Originally, Nancy had only been prepared to shift her brother’s mania away from excessive government spending, but she eventually developed a secondary strategy out of necessity. After letting Steve go on about the Garvey/Harvey thing for a couple minutes, she’s gotten quite skilled at channeling his enthusiasm into a creative jag. Now–since Garvey prefers to make ink drawings, Nancy has set up a corner in her apartment designed solely for her brother to zen out after he gets a little too worked up about the 10-second exchange that he and Steve Harvey’d had. The passion lends itself to the page as he jots up a storm. He doesn’t want to burden himself with any extra material possessions, so he leaves all his creations at Nancy’s place. Nancy has turned a tidy profit from his efforts, since Steve-o gets worked up quite often. It’s reached the point where Nancy could take a year-long hiatus from waitressing and not feel pinched for a minute of it.

So yeah, I let Garvey sedate me. Big whoop. I was hoping he’d feel bad about it and draw me a nice picture that could finance a backpacking trip through the Black Forest.

Tour de Force

Of Nice and Men is a snappy, genre-driven play predicated on your typical hero’s journey through the heartland once regarded as antiquated–cornball, even–in the pseudo-sophisticated shadow of a cultured society we’ve been thrust into by the more majorly militaristic manchildren among us (trading individual liberties for big boy toys and candy).

Since we occupy an epoch where modern delineation truly has strangled the life out of chronological concerns (that is to say we’ve had our fair share of allegorical parallelograms in our time, no doubt about that, no siree), if you find yourself charged with taking in this three-hour beauty, you can–and should–simply attend the theatre as a pilgrim of the arts, allowing yourself to become awash in a different reality, even if only for a glimmering moment.
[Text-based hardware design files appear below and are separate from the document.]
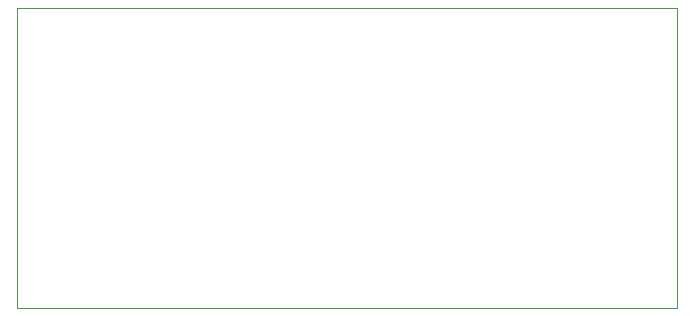
<source format=gbr>
%TF.GenerationSoftware,KiCad,Pcbnew,(6.0.7)*%
%TF.CreationDate,2022-09-19T01:01:14-07:00*%
%TF.ProjectId,Intro Project Alex Aarhus,496e7472-6f20-4507-926f-6a6563742041,rev?*%
%TF.SameCoordinates,Original*%
%TF.FileFunction,Profile,NP*%
%FSLAX46Y46*%
G04 Gerber Fmt 4.6, Leading zero omitted, Abs format (unit mm)*
G04 Created by KiCad (PCBNEW (6.0.7)) date 2022-09-19 01:01:14*
%MOMM*%
%LPD*%
G01*
G04 APERTURE LIST*
%TA.AperFunction,Profile*%
%ADD10C,0.100000*%
%TD*%
G04 APERTURE END LIST*
D10*
X152400000Y-86360000D02*
X152400000Y-60960000D01*
X208280000Y-60960000D02*
X208280000Y-86360000D01*
X208280000Y-86360000D02*
X152400000Y-86360000D01*
X152400000Y-60960000D02*
X208280000Y-60960000D01*
M02*

</source>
Other than the obvious sociological implications afforded to us by the title, you’ll be pleasantly surprised by the tap dance sequences that pop up seemingly from out of nowhere (even though I’ve just spoiled the twist for you, but you pay that no mind). In a nutshell, this tour de force pits Americana versus whimsy at the intersection of Leap and Gamble Avenues.

For all my field trip aficionados out there, I recommend bringing a schoolbusful of primary school students to see the Wednesday matinee, as tickets for 12 and under are free.